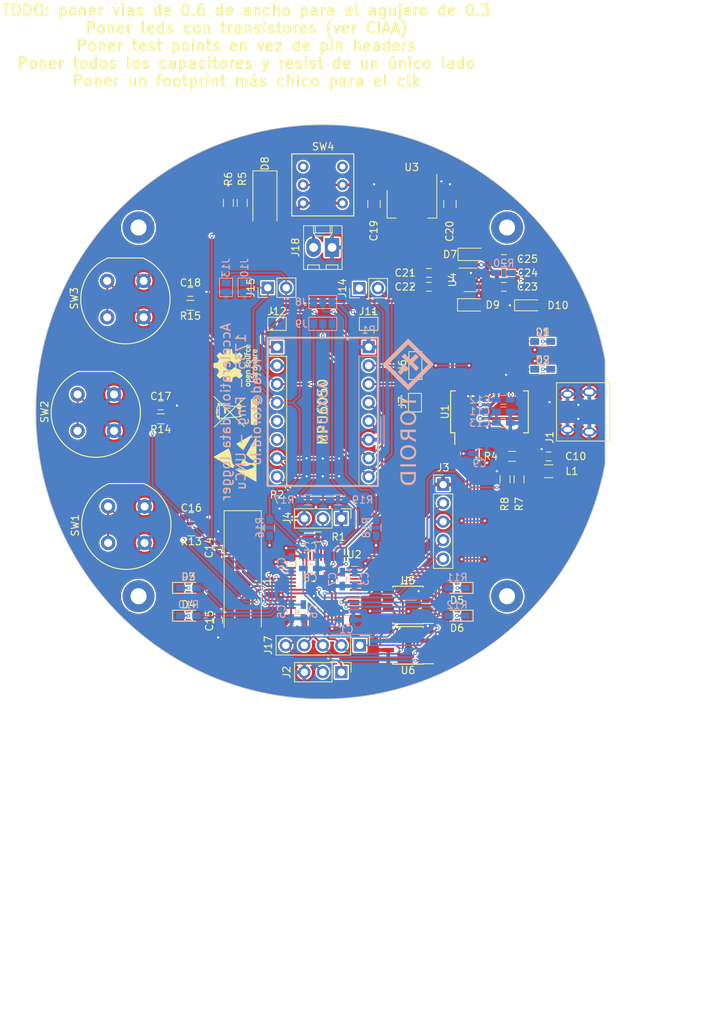
<source format=kicad_pcb>
(kicad_pcb (version 20221018) (generator pcbnew)

  (general
    (thickness 1.6)
  )

  (paper "A4")
  (layers
    (0 "F.Cu" signal)
    (31 "B.Cu" signal)
    (32 "B.Adhes" user "B.Adhesive")
    (33 "F.Adhes" user "F.Adhesive")
    (34 "B.Paste" user)
    (35 "F.Paste" user)
    (36 "B.SilkS" user "B.Silkscreen")
    (37 "F.SilkS" user "F.Silkscreen")
    (38 "B.Mask" user)
    (39 "F.Mask" user)
    (40 "Dwgs.User" user "User.Drawings")
    (41 "Cmts.User" user "User.Comments")
    (42 "Eco1.User" user "User.Eco1")
    (43 "Eco2.User" user "User.Eco2")
    (44 "Edge.Cuts" user)
    (45 "Margin" user)
    (46 "B.CrtYd" user "B.Courtyard")
    (47 "F.CrtYd" user "F.Courtyard")
    (48 "B.Fab" user)
    (49 "F.Fab" user)
  )

  (setup
    (pad_to_mask_clearance 0)
    (aux_axis_origin 152.4 101.6)
    (pcbplotparams
      (layerselection 0x00010f0_ffffffff)
      (plot_on_all_layers_selection 0x0001000_00000000)
      (disableapertmacros false)
      (usegerberextensions false)
      (usegerberattributes true)
      (usegerberadvancedattributes true)
      (creategerberjobfile true)
      (dashed_line_dash_ratio 12.000000)
      (dashed_line_gap_ratio 3.000000)
      (svgprecision 4)
      (plotframeref false)
      (viasonmask false)
      (mode 1)
      (useauxorigin false)
      (hpglpennumber 1)
      (hpglpenspeed 20)
      (hpglpendiameter 15.000000)
      (dxfpolygonmode true)
      (dxfimperialunits true)
      (dxfusepcbnewfont true)
      (psnegative false)
      (psa4output false)
      (plotreference true)
      (plotvalue true)
      (plotinvisibletext false)
      (sketchpadsonfab false)
      (subtractmaskfromsilk false)
      (outputformat 1)
      (mirror false)
      (drillshape 0)
      (scaleselection 1)
      (outputdirectory "/home/fclad/ownCloud-Toroid/PedidoPCBs/Mirasso/")
    )
  )

  (net 0 "")
  (net 1 "GND")
  (net 2 "+3V3")
  (net 3 "/U5V")
  (net 4 "Net-(C12-Pad1)")
  (net 5 "/RESET")
  (net 6 "/USR_BTN_1")
  (net 7 "/USR_BTN_2")
  (net 8 "/VIN")
  (net 9 "/E5V")
  (net 10 "+5V")
  (net 11 "Net-(D1-Pad1)")
  (net 12 "Net-(D1-Pad2)")
  (net 13 "Net-(D2-Pad2)")
  (net 14 "Net-(D2-Pad1)")
  (net 15 "Net-(D3-Pad1)")
  (net 16 "Net-(D4-Pad1)")
  (net 17 "Net-(D5-Pad1)")
  (net 18 "Net-(D6-Pad1)")
  (net 19 "Net-(D8-Pad2)")
  (net 20 "Net-(D10-Pad2)")
  (net 21 "Net-(J1-Pad3)")
  (net 22 "Net-(J1-Pad2)")
  (net 23 "/DEBUG_TX_uC")
  (net 24 "/DEBUG_RX_uC")
  (net 25 "/SWDIO")
  (net 26 "/SWCLK")
  (net 27 "/I2C1_SCL")
  (net 28 "/I2C2_SCL")
  (net 29 "/I2C2_SDA")
  (net 30 "/I2C1_SDA")
  (net 31 "/INT_MPU")
  (net 32 "Net-(P2-Pad6)")
  (net 33 "Net-(P2-Pad5)")
  (net 34 "/BOOT_0")
  (net 35 "Net-(R4-Pad2)")
  (net 36 "/LED_1")
  (net 37 "/LED_2")
  (net 38 "/LED_3")
  (net 39 "/LED_4")
  (net 40 "Net-(U1-Pad28)")
  (net 41 "Net-(U1-Pad27)")
  (net 42 "Net-(U1-Pad19)")
  (net 43 "Net-(U1-Pad13)")
  (net 44 "Net-(U1-Pad12)")
  (net 45 "/RTS_uC")
  (net 46 "Net-(U1-Pad10)")
  (net 47 "Net-(U1-Pad9)")
  (net 48 "Net-(U1-Pad6)")
  (net 49 "/Tx_uC")
  (net 50 "/CTS_uC")
  (net 51 "Net-(U1-Pad2)")
  (net 52 "/Rx_uC")
  (net 53 "/SPI1_MISO")
  (net 54 "/SPI1_MOSI")
  (net 55 "/SPI1_SCK")
  (net 56 "/SPI1_HOLD")
  (net 57 "/VCC_ADXL")
  (net 58 "/CS_ADXL")
  (net 59 "/INT1_ADXL")
  (net 60 "/INT2_ADXL")
  (net 61 "/SDA_ADXL")
  (net 62 "/SCL_ADXL")
  (net 63 "Net-(U2-Pad26)")
  (net 64 "Net-(SW4-Pad1)")
  (net 65 "Net-(SW4-Pad4)")
  (net 66 "/VUSB_ADC")
  (net 67 "/VBAT_ADC")
  (net 68 "Net-(J1-Pad4)")
  (net 69 "Net-(C10-Pad1)")
  (net 70 "Net-(C14-Pad1)")
  (net 71 "Net-(C15-Pad1)")
  (net 72 "Net-(C23-Pad1)")
  (net 73 "Net-(J18-Pad2)")
  (net 74 "Net-(R1-Pad1)")
  (net 75 "Net-(U2-Pad46)")
  (net 76 "Net-(U2-Pad38)")
  (net 77 "/SPI1_CS_2")
  (net 78 "Net-(U2-Pad25)")
  (net 79 "Net-(U2-Pad20)")
  (net 80 "/SPI1_CS_1")
  (net 81 "Net-(U5-Pad3)")
  (net 82 "Net-(U2-Pad45)")

  (footprint "Capacitors_SMD:C_0603_HandSoldering" (layer "F.Cu") (at 183.3753 107.7087 180))

  (footprint "Capacitors_SMD:C_0603_HandSoldering" (layer "F.Cu") (at 138.049 120.2055 90))

  (footprint "Capacitors_SMD:C_0603_HandSoldering" (layer "F.Cu") (at 138.049 130.2385 -90))

  (footprint "Capacitors_SMD:C_0603_HandSoldering" (layer "F.Cu") (at 134.366 116.0145))

  (footprint "Capacitors_SMD:C_0603_HandSoldering" (layer "F.Cu") (at 130.175 100.711))

  (footprint "Capacitors_SMD:C_0603_HandSoldering" (layer "F.Cu") (at 134.239 85.1535))

  (footprint "Capacitors_SMD:C_0805_HandSoldering" (layer "F.Cu") (at 159.4231 73.1266 90))

  (footprint "Capacitors_SMD:C_0805_HandSoldering" (layer "F.Cu") (at 169.8371 73.1266 90))

  (footprint "Capacitors_SMD:C_0603_HandSoldering" (layer "F.Cu") (at 166.9415 82.55 180))

  (footprint "Capacitors_SMD:C_0603_HandSoldering" (layer "F.Cu") (at 166.9415 84.455 180))

  (footprint "Capacitors_SMD:C_0603_HandSoldering" (layer "F.Cu") (at 177.2285 84.455))

  (footprint "Capacitors_SMD:C_0603_HandSoldering" (layer "F.Cu") (at 177.226 82.55))

  (footprint "Capacitors_SMD:C_0603_HandSoldering" (layer "F.Cu") (at 177.231 80.645))

  (footprint "LEDs:LED_0603_HandSoldering" (layer "F.Cu") (at 182.5625 91.948))

  (footprint "LEDs:LED_0603_HandSoldering" (layer "F.Cu") (at 182.583 95.758))

  (footprint "LEDs:LED_0805_HandSoldering" (layer "F.Cu") (at 133.985 125.73))

  (footprint "LEDs:LED_0805_HandSoldering" (layer "F.Cu") (at 133.985 129.54))

  (footprint "LEDs:LED_0805_HandSoldering" (layer "F.Cu") (at 170.815 125.73 180))

  (footprint "LEDs:LED_0805_HandSoldering" (layer "F.Cu") (at 170.815 129.54 180))

  (footprint "Diodes_SMD:D_SOD-323_HandSoldering" (layer "F.Cu") (at 172.847 80.01))

  (footprint "Diodes_SMD:D_SMA_Handsoldering" (layer "F.Cu") (at 144.4625 72.9615 -90))

  (footprint "Diodes_SMD:D_SOD-323_HandSoldering" (layer "F.Cu") (at 172.7835 86.9315))

  (footprint "LEDs:LED_0805_HandSoldering" (layer "F.Cu") (at 180.9115 86.995))

  (footprint "Pin_Headers:Pin_Header_Straight_1x05_Pitch2.54mm" (layer "F.Cu") (at 168.91 111.5695))

  (footprint "Connectors:GS3" (layer "F.Cu") (at 165.1 95.25 180))

  (footprint "Connectors:GS2" (layer "F.Cu") (at 165.0365 100.33 180))

  (footprint "Connectors:GS2" (layer "F.Cu") (at 158.6865 89.535 90))

  (footprint "Connectors:GS2" (layer "F.Cu") (at 146.1135 89.537291 -90))

  (footprint "Inductors_SMD:L_0805_HandSoldering" (layer "F.Cu") (at 183.3753 109.7407))

  (footprint "Resistors_SMD:R_0603_HandSoldering" (layer "F.Cu") (at 151.7015 118.745))

  (footprint "Resistors_SMD:R_0603_HandSoldering" (layer "F.Cu") (at 178.3715 107.696))

  (footprint "Resistors_SMD:R_0603_HandSoldering" (layer "F.Cu") (at 134.366 117.9195 180))

  (footprint "Resistors_SMD:R_0603_HandSoldering" (layer "F.Cu") (at 130.175 102.5525 180))

  (footprint "Resistors_SMD:R_0603_HandSoldering" (layer "F.Cu") (at 134.239 86.995 180))

  (footprint "Buttons_Switches_THT:Push_E-Switch_KS01Q01" (layer "F.Cu") (at 127.9525 119.5705 180))

  (footprint "Buttons_Switches_THT:Push_E-Switch_KS01Q01" (layer "F.Cu") (at 123.7615 104.2035 180))

  (footprint "Buttons_Switches_THT:Push_E-Switch_KS01Q01" (layer "F.Cu") (at 127.8255 88.646 180))

  (footprint "Housings_SSOP:SSOP-28_5.3x10.2mm_Pitch0.65mm" (layer "F.Cu") (at 175.26 101.6 90))

  (footprint "TO_SOT_Packages_SMD:SOT-223" (layer "F.Cu") (at 164.6301 73.1266 -90))

  (footprint "TO_SOT_Packages_SMD:SOT-23-5" (layer "F.Cu") (at 172.6565 83.5025))

  (footprint "Crystals:Crystal_SMD_HC49-SD_HandSoldering" (layer "F.Cu") (at 141.4145 125.222 -90))

  (footprint "Fiducials:Fiducial_1mm_Dia_2.54mm_Outer_CopperTop" (layer "F.Cu") (at 139.7 91.3765))

  (footprint "Fiducials:Fiducial_1mm_Dia_2.54mm_Outer_CopperTop" (layer "F.Cu") (at 165.1 91.44))

  (footprint "Fiducials:Fiducial_1mm_Dia_2.54mm_Outer_CopperTop" (layer "F.Cu") (at 165.1 111.76))

  (footprint "Fiducials:Fiducial_1mm_Dia_2.54mm_Outer_CopperTop" (layer "F.Cu") (at 139.7 111.76))

  (footprint "Pin_Headers:Pin_Header_Straight_1x03_Pitch2.54mm" (layer "F.Cu") (at 154.94 116.205 -90))

  (footprint "Pin_Headers:Pin_Header_Straight_1x02_Pitch2.54mm" (layer "F.Cu") (at 157.4165 84.6455 90))

  (footprint "Pin_Headers:Pin_Header_Straight_1x02_Pitch2.54mm" (layer "F.Cu") (at 144.8435 84.582 90))

  (footprint "TOROID:Pushbutton-MHPS2283-DPDT" (layer "F.Cu") (at 152.4 70.485))

  (footprint "Resistors_SMD:R_0603_HandSoldering" (layer "F.Cu") (at 139.446 72.9615 90))

  (footprint "Resistors_SMD:R_0603_HandSoldering" (layer "F.Cu") (at 141.351 72.9615 -90))

  (footprint "Resistors_SMD:R_0603_HandSoldering" (layer "F.Cu") (at 177.3936 110.8456 90))

  (footprint "Resistors_SMD:R_0603_HandSoldering" (layer "F.Cu") (at 179.324 110.8456 -90))

  (footprint "Connectors:USB_Micro-B_10103594-0001LF" (layer "F.Cu") (at 187.579 101.6 90))

  (footprint "Connectors_Molex:Molex_KK-6410-02_02x2.54mm_Straight" (layer "F.Cu") (at 153.67 79.0575 180))

  (footprint "Housings_QFP:LQFP-48_7x7mm_Pitch0.5mm" (layer "F.Cu") (at 152.4 125.73))

  (footprint "Pin_Headers:Pin_Header_Straight_1x05_Pitch2.54mm" (layer "F.Cu") (at 157.48 133.604 -90))

  (footprint "Pin_Headers:Pin_Header_Straight_1x03_Pitch2.54mm" (layer "F.Cu") (at 154.94 137.287 -90))

  (footprint "Socket_Strips:Socket_Strip_Straight_1x08_Pitch2.54mm" (layer "F.Cu") (at 146.1135 92.71))

  (footprint "Mounting_Holes:MountingHole_2.2mm_M2_Pad" (layer "F.Cu") (at 177.673 76.327))

  (footprint "Mounting_Holes:MountingHole_2.2mm_M2_Pad" (layer "F.Cu") (at 127.127 76.327))

  (footprint "Mounting_Holes:MountingHole_2.2mm_M2_Pad" (layer "F.Cu") (at 127.127 126.873))

  (footprint "Mounting_Holes:MountingHole_2.2mm_M2_Pad" (layer "F.Cu") (at 177.673 126.873))

  (footprint "Housings_SOIC:SOIC-8_3.9x4.9mm_Pitch1.27mm" (layer "F.Cu")
    (tstamp 00000000-0000-0000-0000-000059bf2ef9)
    (at 164.084 133.604 180)
    (descr "8-Lead Plastic Small Outline (SN) - Narrow, 3.90 mm Body [SOIC] (see Microchip Packaging Specification 00000049BS.pdf)")
    (tags "SOIC 1.27")
    (path "/00000000-0000-0000-0000-0000599c9421")
    (attr smd)
    (fp_text reference "U6" (at 0 -3.429 180) (layer "F.SilkS")
        (effects (font (size 1 1) (thickness 0.15)))
      (tstamp cd2fb836-5956-4e66-b02b-5fd2147c6121)
    )
    (fp_text value "25LC_EEPROM" (at 0 3.5 180) (layer "F.Fab")
        (effects (font (size 1 1) (thickness 0.15)))
      (tstamp 0a345a94-9972-454d-892c-3ca3d8a970c0)
    )
    (fp_text user "${REFERENCE}" (at 0 0 180) (layer "F.Fab")
        (effects (font (size 1 1) (thickness 0.15)))
      (tstamp 7e2280e6-0c69-4fe4-88b0-440ba6d7a646)
    )
    (fp_line (start -2.075 -2.575) (end -2.075 -2.525)
      (stroke (width 0.15) (type
... [1052154 chars truncated]
</source>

* * * * *

THE PROBLEM: A complete answer gives every line of the data that includes "tstamp".

EXPECTED ANSWER:
    (tstamp 00000000-0000-0000-0000-000059bf2ef9)
      (tstamp cd2fb836-5956-4e66-b02b-5fd2147c6121)
      (tstamp 0a345a94-9972-454d-892c-3ca3d8a970c0)
      (tstamp 7e2280e6-0c69-4fe4-88b0-440ba6d7a646)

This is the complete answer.